A bipartisan agreement on a five-year highway bill comes as good news to many in Congress and the transportation industry. But few have anything positive to say about how it’s paid for: the bill draws on funds from the Federal Reserve’s capital surplus and member bank dividends.
“I think it’s a dangerous precedent. We need to face the reality that if we want to spend more on transportation, then we need to find the revenue to do that from transportation sources,” said Rep. Randy Neugebauer (R-Texas), who attempted to remove one of the Fed provisions from the bill last month. “The financial services industry is in danger of becoming a piggy bank for funding parts of the government.”
The inclusion of funds from both the Fed’s capital reserves and from the 6 percent dividend it usually pays to member banks was grudgingly agreed to by highway bill conferees. They hardly had a choice. The alternative would have been another highway bill that lasted less than two years, a result that lawmakers found unpalatable.
Even so, conferees faced strong outside pressure from the financial services industry and from the Fed not to use either central bank option as a funding source. The result leaves no one happy.
When the House voted on the bill, Neugebauer and Bill Huizenga (R-Mich.) successfully replaced the Senate’s original language to cut member bank dividend payments with a provision to use the Fed’s capital reserves instead. The conference committee wound up blending the two ideas.
Neugebauer didn’t like that. “Over 350 members of the House voted against the Senate policy of the dividend. But it was an ‘or.’ It wasn’t an ‘and,’” he told Morning Consult. “When they got to conference, they needed some additional revenue and I think the Fed weighed in. They were just trying to appease both groups.”
The Fed publicly opposed both options, but it had weighed in particularly strongly against draining its surplus funds, which it saves to offset possible losses.
House Financial Services Committee Jeb Hensarling (R-Texas), another highway bill conferee, said the blended provision did not reflect the will of the House. “We started off with two bad pay-fors from the Senate unrelated to transportation and, regrettably, we ended up with two bad pay-fors unrelated to transportation, despite the commendable efforts of Chairmen Neugebauer, Huizenga, and an overwhelming bipartisan majority of the House,” he said in a statement following the release of the conference report on Tuesday.
The Senate version of the highway bill, backed by Majority Leader Mitch McConnell (R-Ky.), would have cut the 6 percent dividend that the Fed now pays to member banks with over $1 billion in assets to 1.5 percent. The House plan, after the Neugebauer-Huizenga amendment, would have replaced that language with a provision to drain Fed capital reserves annually for the course of the highway bill. The Fed surplus currently stands at around $29.3 billion.
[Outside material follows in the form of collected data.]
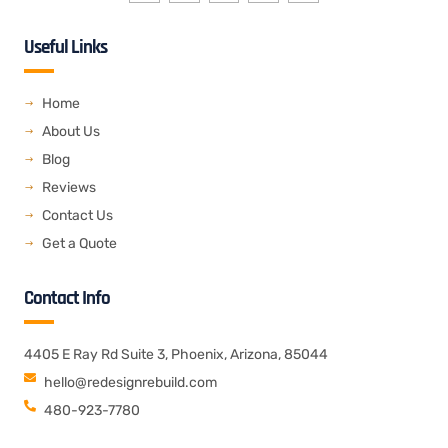
n
n
n
n
e
-
-
-
-
l
f
t
l
r
o
Useful Links
a
w
i
s
p
c
i
n
s
e
e
t
k
b
t
e
o
e
d
o
r
i
Home
k
n
About Us
Blog
Reviews
Contact Us
Get a Quote
Contact Info
4405 E Ray Rd Suite 3, Phoenix, Arizona, 85044
hello@redesignrebuild.com
480-923-7780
The conference report melds the two proposals. It now cuts the member bank dividend only for banks with $10 billion or more in assets, sparing community banks. The dividend cut is also less severe, to a little over 2 percent. The bill language puts it this way: The dividend will be at a level equivalent to the “high yield of the 10-year Treasury note auctioned at the last auction held prior to the payment of such dividend.” Last month, that level was 2.3 percent.
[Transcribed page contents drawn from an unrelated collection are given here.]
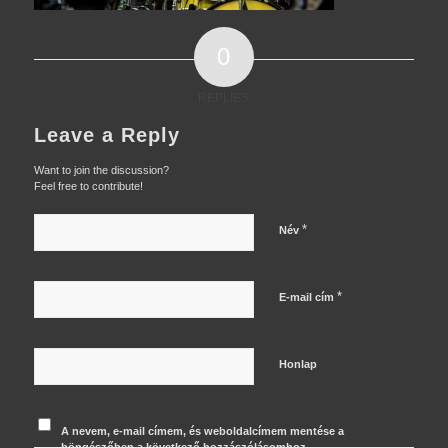
0
REPLIES
Leave a Reply
Want to join the discussion?
Feel free to contribute!
*
Név
*
E-mail cím
Honlap
A nevem, e-mail címem, és weboldalcímem mentése a
böngészőben a következő hozzászólásomhoz.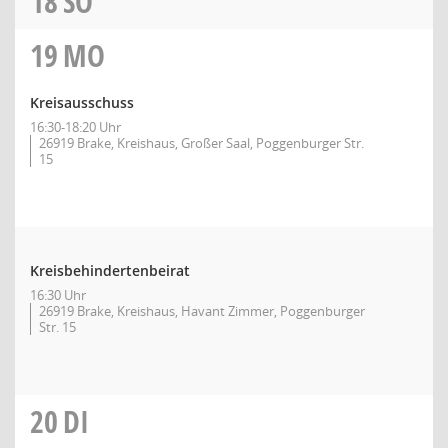
18
SO
19
MO
Kreisausschuss
16:30-18:20 Uhr
26919 Brake, Kreishaus, Großer Saal, Poggenburger Str.
15
Kreisbehindertenbeirat
16:30 Uhr
26919 Brake, Kreishaus, Havant Zimmer, Poggenburger
Str. 15
20
DI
The highway bill also shields the Fed from completely draining its surplus capital, ensuring the central bank will have at least $10 billion to cushion against possible losses.
Lawmakers say both provisions set bad precedents for funding future legislation. “I’m glad we have a bill that goes as long as it goes. But I think we can do better,” said Rep. Elijah Cummings (D-Md.), who was a highway bill conferee, in an interview Wednesday. “Right now we’re searching for any possible dime that isn’t being spent immediately and using it.”
Sen. Sherrod Brown (D-Ohio), a conferee and the ranking member of the Senate Banking Committee, blamed Republicans for their lack of willingness to consider raising the gas tax as a pay-for. “I think it’s a terrible process, it’s a terrible precedent. We fund highways now by taking money from banks and taking money from the Fed. It just doesn’t make any sense,” he told Morning Consult.
That view also is shared among conservatives. “It’s hard finding billions of dollars in this environment, and there are few things that Congress values more than transportation funding,” said Mark Calabria, a former Republican Senate Banking Committee staffer and now the Director of Financial Regulation Studies at the Cato Institute. “We’ve long had a history of in the transportation space that we’ve used a user tax to pay for it, like the gas tax. The question is whether this represents the long-term severing of that arrangement.”
Brown blamed Americans for Tax Reform’s Grover Norquist for the GOP’s unwillingness to consider a gas tax increase. “Because you’ve got a majority party that won’t do its job and signed a pledge to a Washington lobbyist, then we can’t do it the way we ought to do it,” he said. He was was referring to a pledge written Norquist that many Republicans have signed vowing not to raise taxes.
Despite the misgivings, the final highway bill is now virtually assured of passage. Lawmakers from both parties remember all too well negotiating several short-term highway bills with difficult pay-fors. This one, at least, won’t resurface for a long time.